• _Exercise goal_
Leave the images aside and output every entry exactly.

# # # # #

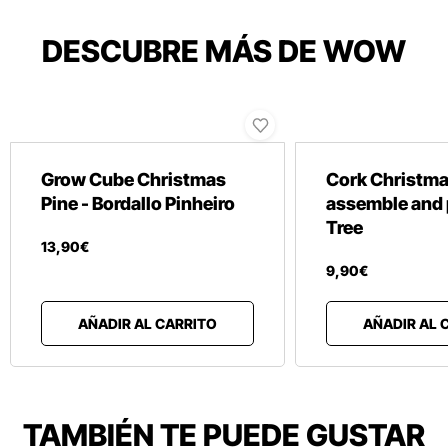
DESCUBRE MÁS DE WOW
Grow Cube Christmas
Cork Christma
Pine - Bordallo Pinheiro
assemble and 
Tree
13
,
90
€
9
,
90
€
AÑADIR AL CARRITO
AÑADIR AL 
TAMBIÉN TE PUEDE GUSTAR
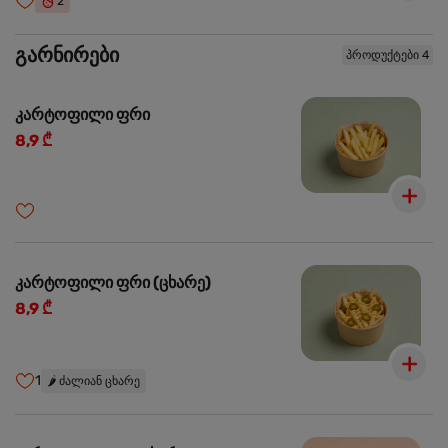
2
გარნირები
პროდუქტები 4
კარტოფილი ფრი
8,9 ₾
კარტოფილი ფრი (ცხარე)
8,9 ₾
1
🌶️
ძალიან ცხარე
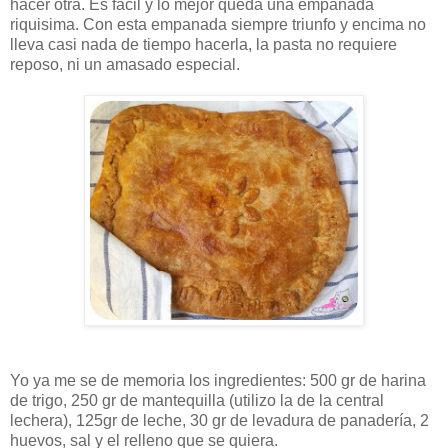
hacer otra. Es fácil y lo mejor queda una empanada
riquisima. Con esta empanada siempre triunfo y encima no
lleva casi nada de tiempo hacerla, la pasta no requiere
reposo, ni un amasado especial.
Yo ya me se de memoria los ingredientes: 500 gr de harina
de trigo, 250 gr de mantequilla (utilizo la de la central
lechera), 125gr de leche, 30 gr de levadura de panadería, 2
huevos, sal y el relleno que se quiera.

# # # # #

• _Solved problem_
DESCUBRE MÁS DE WOW
Grow Cube Christmas
Cork Christma
Pine - Bordallo Pinheiro
assemble and 
Tree
13
,
90
€
9
,
90
€
AÑADIR AL CARRITO
AÑADIR AL 
TAMBIÉN TE PUEDE GUSTAR
2
გარნირები
პროდუქტები 4
კარტოფილი ფრი
8,9 ₾
კარტოფილი ფრი (ცხარე)
8,9 ₾
1
🌶️
ძალიან ცხარე
hacer otra. Es fácil y lo mejor queda una empanada
riquisima. Con esta empanada siempre triunfo y encima no
lleva casi nada de tiempo hacerla, la pasta no requiere
reposo, ni un amasado especial.
Yo ya me se de memoria los ingredientes: 500 gr de harina
de trigo, 250 gr de mantequilla (utilizo la de la central
lechera), 125gr de leche, 30 gr de levadura de panadería, 2
huevos, sal y el relleno que se quiera.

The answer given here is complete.